To draw more business--hang in there. It takes some time. The last 2 months have been slow for ALL business'--AS far as I know. YOu are in a tough spot--no breakfast and no lunch crowd. Work on supper and hang in there! Don't change too much stuff around , yet.
Zeb
horseshoe,
you didn't say if you were doing smoked beef or not. st augustine is certainly no beef place but the thursday special where i work part time goes well.

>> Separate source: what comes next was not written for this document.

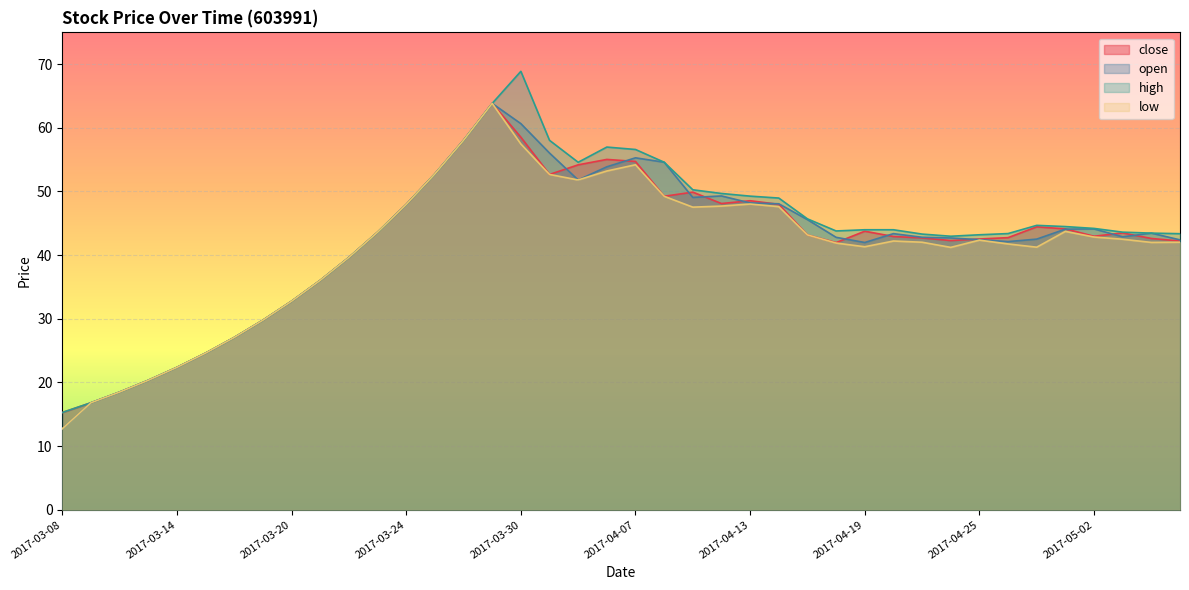

Which series has the largest total across all categories?

high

what we do is take the sliced beef and put it on top of 2 pieces of garlic toast. the side is mashed potato and gravy. potato is premashed but to be honest if you get some trio brand dried mashed potao flakes and add some butter and a little roasted garlic that would be cheaper and better. the gravy is made from trio brand beef gravy and to that i add sauted onions and a tiny can of mushrooms that i chop up. the sale price is right at 6 bucks for lunch but i think it would also sell well at dinner and all you have at risk is the potatoes and gravy if you are already doing some beef. like i said here beef is a flop but this one has shown a steady increase in lunch sales.
hope this helps some
jack
ps serving size is 4 oz beef
You might also try doing a family style serving on weekends. A couple of local BBQ places do that to good effect. They offer whatever usual sides on the menu, plus green beans, lima beans, corn, stewed tomatoes, boiled potatoes as vegetables served in bowls, and then BBQ and fried chicken and bread on a platter. They also do a BBQ chicken of sorts, actually just an unbreaded fried chicken that is held in a thin BBQ sauce. Everything is all-you-can-eat for $10.95 PP+ beverage. It's easier to serve because almost everyone gets it even though they still offer their usual menu, and all the items go into brunswick stew if they're not used before Monday(not things that have been on the table of course). Helps on labor costs and seems to be very popular. Heck, I eat there.
Horseshoe
I don't know much on the cooking side of things. I'd go to those areas near you where the people eat supper before they come home. Leave lots of flyers. Take samples if you can. I'd take flyers around in the neighborhood near you telling them what you have to offer. Maybe you can offer a kids eat for less or free deal. That depends on the size of the families there. Do they have lots of kids? If so, go to the local schools, ask them if you can promote. Give out a kids eat free for honor roll. If the kids get a promotion, the parents must follow. (I hated that when Kat was little, but it does work. And sometimes I got a nice surprise that got a return visit from me!) Maybe when the honor roll kids come in, you can give them a big hurray from the staff. Just an idea on promotion.